Ziel 5: Zweistaaten-Lösung
Eines der umstrittensten außenpolitischen Bekenntnisse von DAVA ist die Unterstützung einer Zwei-Staaten-Lösung im Israel-Palästina-Konflikt. Die Partei setzt sich für die Schaffung eines souveränen und unabhängigen palästinensischen Staates ein. Dafür sollen alle Aktivitäten, die eine Zweistaatenlösung gefährden könnten eingestellt werden.
Neben der kontroversen Haltung zum Israel-Palästina-Konflikt spricht DAVA der EU eine aktive Rolle in der internationalen Politik zu, während Themen wie die NATO und die Rolle der Bundeswehr nicht einmal erwähnt werden. Auch zum russischen Angriffskrieg gegen die Ukraine wird keine Stellung bezogen. Die außenpolitische Haltung der Vereinigung wirft demnach viele Fragen auf.

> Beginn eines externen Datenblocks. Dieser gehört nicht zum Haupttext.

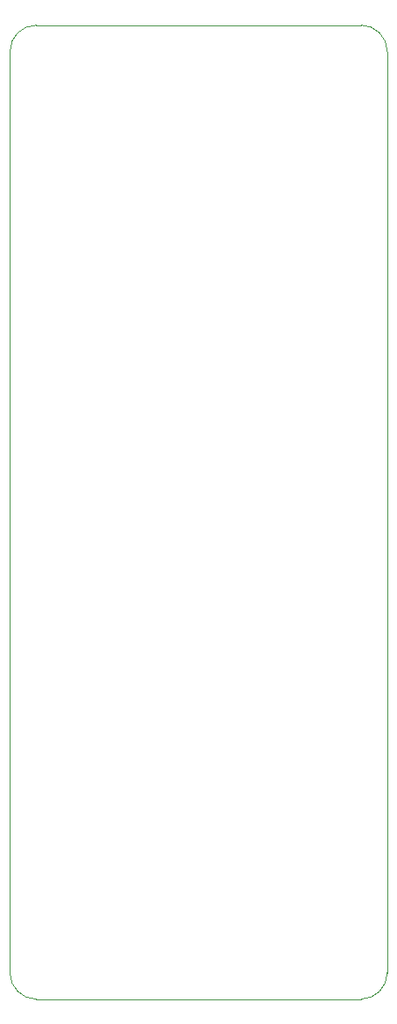
<source format=gm1>
%TF.GenerationSoftware,KiCad,Pcbnew,7.0.5*%
%TF.CreationDate,2024-01-28T12:44:07+02:00*%
%TF.ProjectId,Signal Tester Right,5369676e-616c-4205-9465-737465722052,V0*%
%TF.SameCoordinates,Original*%
%TF.FileFunction,Profile,NP*%
%FSLAX46Y46*%
G04 Gerber Fmt 4.6, Leading zero omitted, Abs format (unit mm)*
G04 Created by KiCad (PCBNEW 7.0.5) date 2024-01-28 12:44:07*
%MOMM*%
%LPD*%
G01*
G04 APERTURE LIST*
%TA.AperFunction,Profile*%
%ADD10C,0.100000*%
%TD*%
G04 APERTURE END LIST*
D10*
X27559000Y-137160000D02*
G75*
G03*
X30099000Y-139700000I2540000J0D01*
G01*
X61468000Y-139700000D02*
G75*
G03*
X64008000Y-137160000I40J2539960D01*
G01*
X64008000Y-48260000D02*
G75*
G03*
X61468000Y-45720000I-2540100J-100D01*
G01*
X30099000Y-45720000D02*
G75*
G03*
X27559000Y-48260000I0J-2540000D01*
G01*
X61468000Y-45720000D02*
X30099000Y-45720000D01*
X27559000Y-48260000D02*
X27559000Y-137160000D01*
X61468000Y-139700000D02*
X30099000Y-139700000D01*
X64008000Y-48260000D02*
X64008000Y-137160000D01*
M02*

</source>
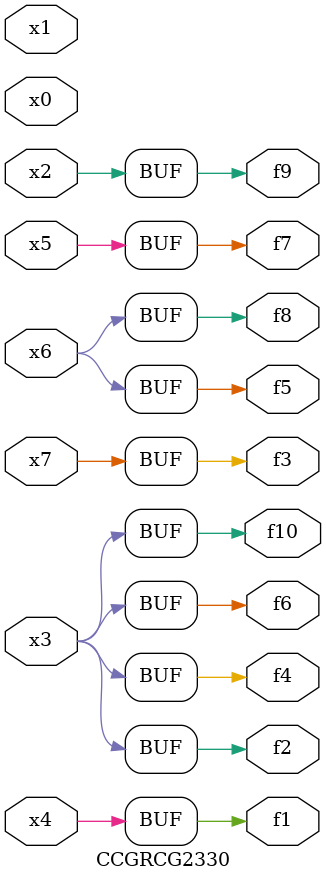
<source format=v>
module CCGRCG2330(
	input x0, x1, x2, x3, x4, x5, x6, x7,
	output f1, f2, f3, f4, f5, f6, f7, f8, f9, f10
);
	assign f1 = x4;
	assign f2 = x3;
	assign f3 = x7;
	assign f4 = x3;
	assign f5 = x6;
	assign f6 = x3;
	assign f7 = x5;
	assign f8 = x6;
	assign f9 = x2;
	assign f10 = x3;
endmodule

</source>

„Mobilisierungspotenzial wenn es um türkische Wahlen geht“
Türkei-Experte Yaşar Aydın von der Stiftung Wissenschaft und Politik (SWP) sieht die neu gegründete DAVA gegenüber dem Nachrichtenportal „web.de“ vor allem wegen ihrer Verbindungen zu konservativ-islamischen Kreisen und der türkischen Regierungspartei AKP skeptisch. Er versteht zwar das Bedürfnis konservativer Muslime nach einer politischen Vertretung in Deutschland an, glaubt aber nicht an einen großen Durchbruch der Partei: „Diese Gruppe hat ein Mobilisierungspotenzial, wenn es um die türkischen Wahlen geht. Aber hier geht es ja um deutsche Wahlen.“
Aydın rät daher zur Gelassenheit, um die tatsächliche Rolle und Ausrichtung der DAVA in der deutschen Parteienlandschaft besser einschätzen zu können.